Give Yourself Grace and Space to Grow Into Your New Life.

Just like learning any other complicated skill (remember learning to drive?) you're going to have some bumps and starts when you begin running a home.  If you expect a seamless transition from college to career, adjust your expectations, lickety-quick!  It takes time to figure out your own preferences and energy patterns.  
  • Do you prefer to just bang out your to do list before you sit down at night so you can relax, or do you need some crash time to recover from work?  
  • How much sleep do you need now that your schedule has normalized?  

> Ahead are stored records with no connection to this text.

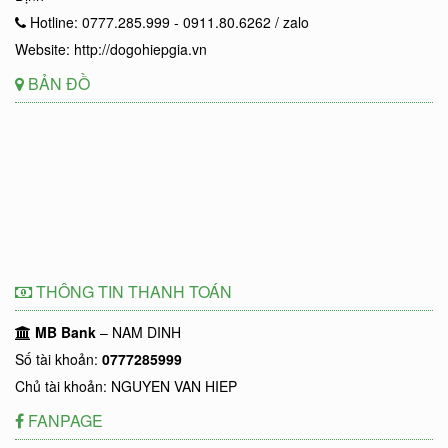
Hotline: 0777.285.999 - 0911.80.6262 / zalo
Website: http://dogohiepgia.vn
BẢN ĐỒ
THÔNG TIN THANH TOÁN
MB Bank
– NAM DINH
Số tài khoản:
0777285999
Chủ tài khoản: NGUYEN VAN HIEP
FANPAGE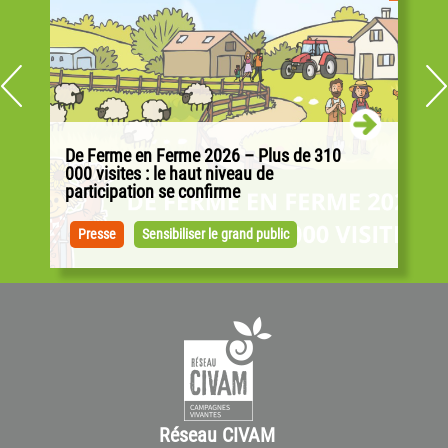
De Ferme en Ferme 2026 – Plus de 310
000 visites : le haut niveau de
participation se confirme
Alors que l’alimentation, la souveraineté
alimentaire et la transition agricole occupent
Presse
Sensibiliser le grand public
une place importante dans le débat sociétal...
Réseau CIVAM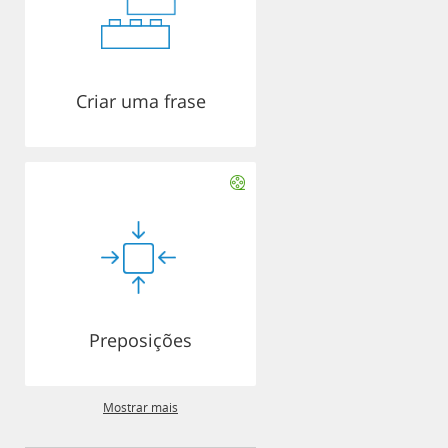
Criar uma frase
Preposições
Mostrar mais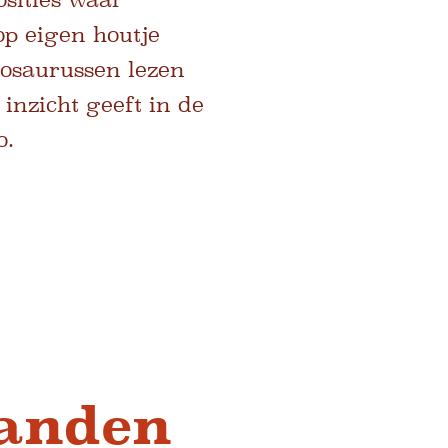
p eigen houtje
nosaurussen lezen
inzicht geeft in de
o.
handen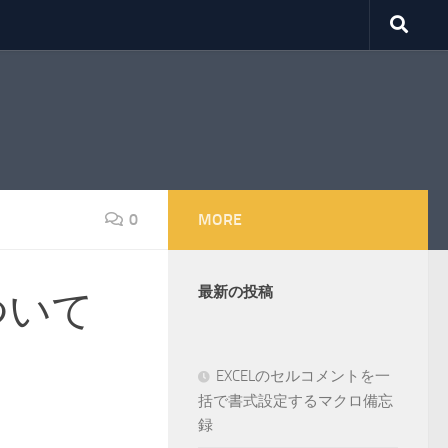
0
MORE
最新の投稿
ついて
EXCELのセルコメントを一
括で書式設定するマクロ備忘
録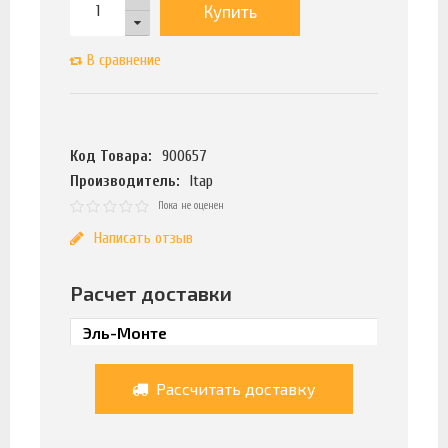
Купить
В сравнение
Код Товара:
900657
Производитель:
Itap
Пока не оценен
Написать отзыв
Расчет доставки
Рассчитать доставку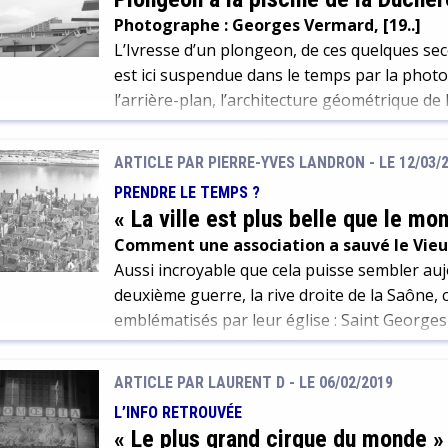
Photographe : Georges Vermard, [19..]
L’Ivresse d’un plongeon, de ces quelques se
est ici suspendue dans le temps par la pho
l’arrière-plan, l’architecture géométrique de
piscine.
ARTICLE PAR PIERRE-YVES LANDRON -
LE 12/03/
PRENDRE LE TEMPS ?
« La ville est plus belle que le mo
Comment une association a sauvé le Vie
Aussi incroyable que cela puisse sembler auj
deuxième guerre, la rive droite de la Saône, 
emblématisés par leur église : Saint Georges, 
alors qu’une zone d’habitats populaires et i
étroites où le soleil ne pénètre jamais.
ARTICLE PAR LAURENT D -
LE 06/02/2019
L’INFO RETROUVÉE
« Le plus grand cirque du monde 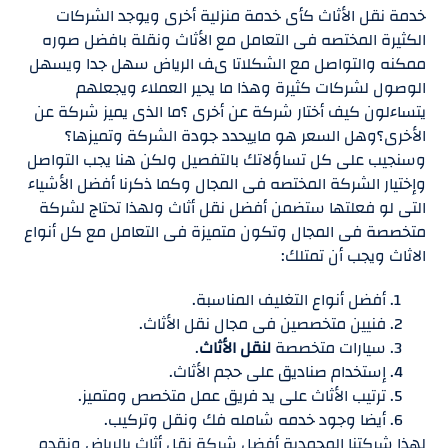
خدمة نقل الأثاث كأى خدمة منزلية أخرى ويوجد الشركات
الكثيرة المختصه فى التعامل مع الأثاث ونقلة بافضل صوره
ممكنه والتواصل مع الشكلاتا ىف الرياض سهل جدا ويسهل
الوصول لشركات كثيرة وهذا ما يحير العملاء ويجعلهم
يتساءلون كيف أختار شركة عن أخرى ؟ما الذى يميز شركة عن
الأخرى؟وهل السعر هو ماييحدد جودة الشركة وتميزها؟
وسنجيب على كل تساؤلاتك بالتفصيل ولكن هنا يجب التواصل
وإختيار الشركة المختصه فى المجال وكما ذكرنا أفضل الأشياء
التى لو فعلتها ستضمن أفضل نقل أثاث ولهذا تحتاج لشركة
متخصصة فى المجال وتكون متميزة فى التعامل مع كل أنواع
الاثاث ويجب أن تمتلك:
أفضل أنواع التغليف المناسبة.
فنيين متخصصين فى مجال نقل الأثاث.
سيارات متخصصة
لنقل الأثاث
.
إستخدام صناديق على حجم الأثاث.
ترتيب الأثاث على يد فريق عمل متخصص ومتميز.
أيضا وجود خدمه شامله فك ونقل وتركيب.
لهذا شركتنا المحمدية أفضل شركة نقل أثاث بالرياض ونقدم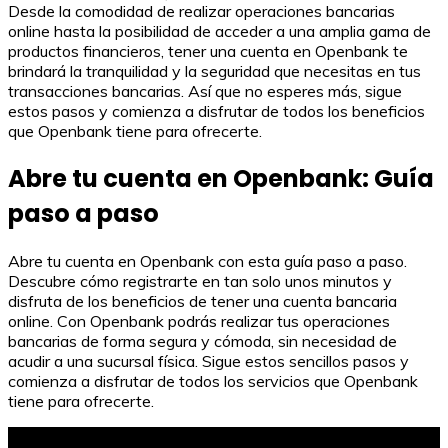
Desde la comodidad de realizar operaciones bancarias
online hasta la posibilidad de acceder a una amplia gama de
productos financieros, tener una cuenta en Openbank te
brindará la tranquilidad y la seguridad que necesitas en tus
transacciones bancarias. Así que no esperes más, sigue
estos pasos y comienza a disfrutar de todos los beneficios
que Openbank tiene para ofrecerte.
Abre tu cuenta en Openbank: Guía
paso a paso
Abre tu cuenta en Openbank con esta guía paso a paso.
Descubre cómo registrarte en tan solo unos minutos y
disfruta de los beneficios de tener una cuenta bancaria
online. Con Openbank podrás realizar tus operaciones
bancarias de forma segura y cómoda, sin necesidad de
acudir a una sucursal física. Sigue estos sencillos pasos y
comienza a disfrutar de todos los servicios que Openbank
tiene para ofrecerte.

  • How long does it take you to go from sound asleep to punching in at work?  Do you ever have to bring work projects home?
  • How long does it take to go from punching out at work to a full belly and clean kitchen at home?
  • How often do you need time with church family or friends to keep you energized and connected?  
  • How much alone time do you need to feel centered?
  • When do you like to workout?  Have your devotions? 
  • How are you and your roommate going to split up the chores?  The space? How will you handle different standards and expectations?
Not to be unkind, but you're probably going to discover the answer to these questions by making wrong choices.   Even once you've established patterns, changes at church or work or a different roommate can upend your whole rhythm.
If you have the ability, once or twice a year take one day of earned time to create a two day mini break in combo with your regular day off to go through your apartment and car and bring everything back to a good level. Turn off your mobile, crank some tunes, and get to work.  This mini break is unbumpable -- no exceptions.

Again -- for the last time -- progress is more important than perfection!  You are deeply loved by your Heavenly Father and us. Nothing you do or don't do changes that. God is more than enough, and His grace is sufficient to every need.  Even if I don't live close enough to help you through this transition, God is there.  Every answer is found in the Word -- even for something as earthly as time management and your budget.